Dans le domaine des jeux
Que ce soit dans la loterie formelle ou dans les jeux des enfants, les mots anglais sont également présents. Lorsque deux enfants parient entre eux, ils disent « miayi bêtine » qui veut dire qu’ils font du « bêtine » de l’anglais «betting » qui signifie « pari ». On espère qu’à la fin, il n’y aura pas de « katafiti ».
Le jeu principal de la Loterie Nationale Togolaise (LONATO) est communément appelé « London pool » car basé sur les résultats du championnat anglais. Nous disons, il y a eu 12 « drô » sans savoir qu’il s’agit du mot anglais « draw » signifiant match nul. Et quand un match est reporté, les joueurs disent il y a « pouspoune ». C’est quand j’ai commencé l’Anglais au collège que j’ai compris qu’il s’agissait du mot « postponed » qui veut dire reporté.

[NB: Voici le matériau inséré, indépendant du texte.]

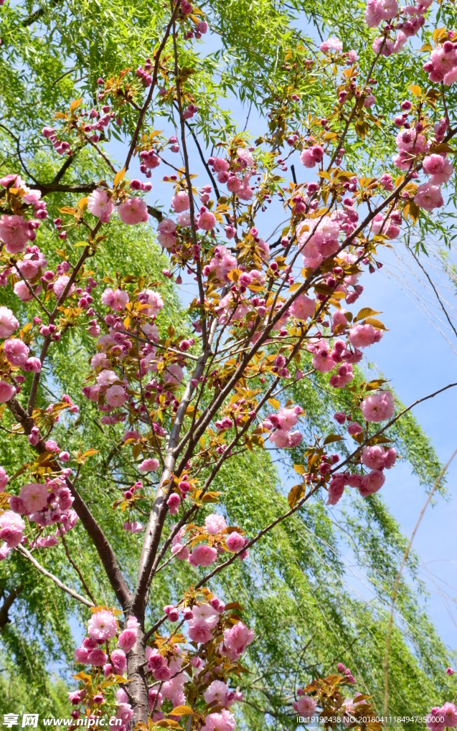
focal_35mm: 89
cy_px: 367
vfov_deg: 23.3
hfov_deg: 14.7
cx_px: 215
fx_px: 1773
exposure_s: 1/250
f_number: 20
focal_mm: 58
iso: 640
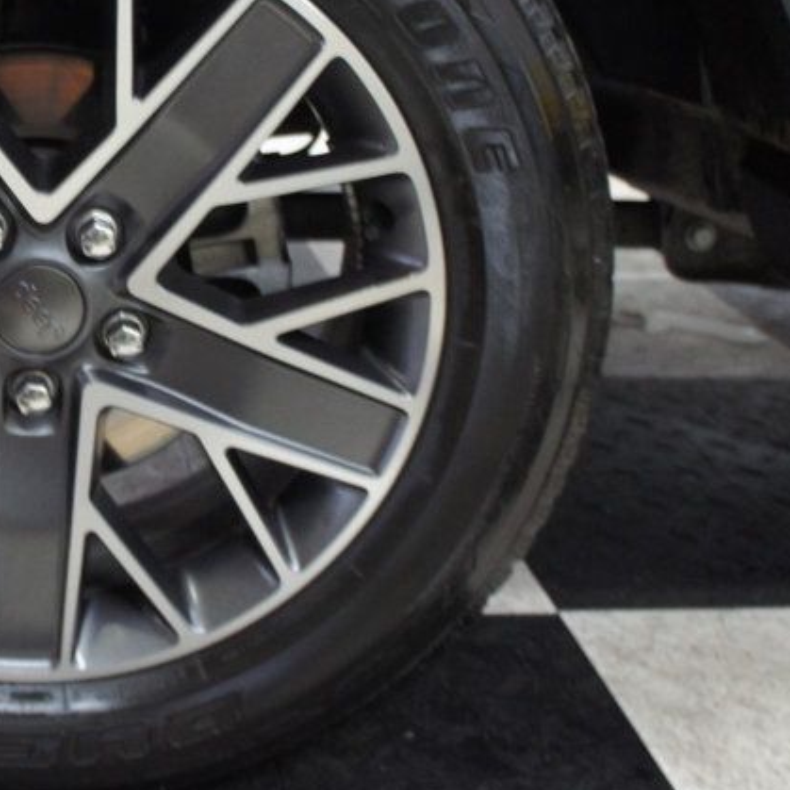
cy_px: 206
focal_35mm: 56
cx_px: 49
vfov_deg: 30.1
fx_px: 1446
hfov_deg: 29.1
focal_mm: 18
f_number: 3.5
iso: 800
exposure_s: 1/30
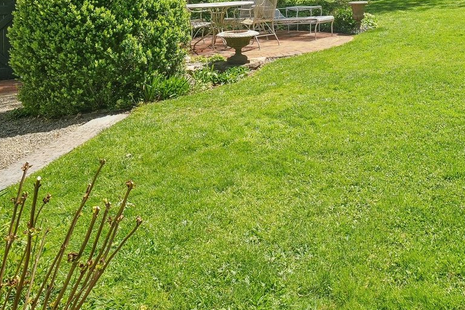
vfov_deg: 23.2
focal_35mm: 56
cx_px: 389
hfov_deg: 34.3
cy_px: 4
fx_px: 723
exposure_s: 1/320
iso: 640
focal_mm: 24
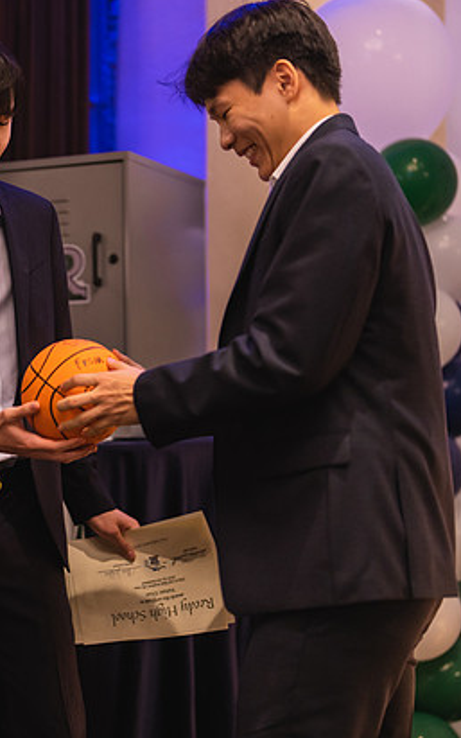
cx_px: 74
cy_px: 368
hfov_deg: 16.8
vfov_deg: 26.8
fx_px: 1547
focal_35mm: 77
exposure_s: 1/400
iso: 1250
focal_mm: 50
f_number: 1.2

A la maison, à l’école, à l’église
Pour indiquer à un ami que je suis en location dans une maison sise sur l’autre rue non loin du cimetière, j’utiliserai au moins quatre termes empruntés à l’Anglais : « haya », « ahomé », « kon-na » et « bénigla ». Ces 4 termes viennent respectivement de « hire », « home », « corner » et « bury ground ». D’ailleurs, le quartier « Bèniglato » de Lomé désigne la zone aux alentours du célèbre cimetière de la plage.

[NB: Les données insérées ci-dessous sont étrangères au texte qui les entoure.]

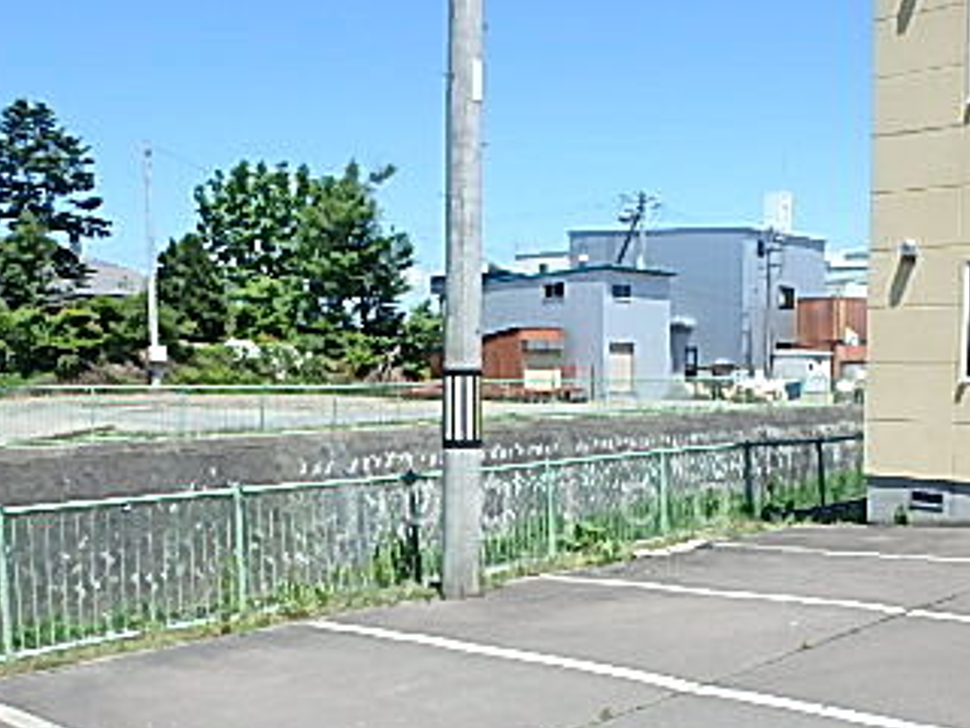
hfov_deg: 44.7
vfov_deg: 33.9
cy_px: 504
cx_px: 540
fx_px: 1177
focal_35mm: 42
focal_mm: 3.7
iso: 125
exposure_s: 1/1000
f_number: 3.5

Mon enseignant à l’école je vais l’appeler « tchitcha » et indiquer mes frais de scolarité par « soukoulou fin » et l’école même c’est « soukoulou ». Tout cela vous semble proche de « teacher », « school fees » et « school », n’est-ce pas ? Il s’agit exactement de ces 3 termes anglais.
Le dimanche à l’église, j’appellerai le prêtre « fada », la sœur religieuse « sista » et le pasteur « pastô ». La Reine Elisabeth me dira certainement que j’usurpe les mots « father », « sister » et « pastor ». Et je lui répondrai que j’avais même oublié de dire que l’église s’appelle « tchôtchi » venant du mot « church ».
Je vous assure que ce que je viens de vous décrire avec ces quelques mots est une infime partie de l’iceberg linguistique de Lomé. Quelques mots allemands même y sont aussi restés. Et le français même commence par s’y insérer avec des mots en verlan.
Au finish Lomé ne serait-elle pas une ville francophone très anglophone ? De toute façon, il n’y a aucune honte à avoir quand nous voyons la foison de mots anglais figurant dans le français. Nous ne sommes donc pas seuls. A chacun ses anglicismes.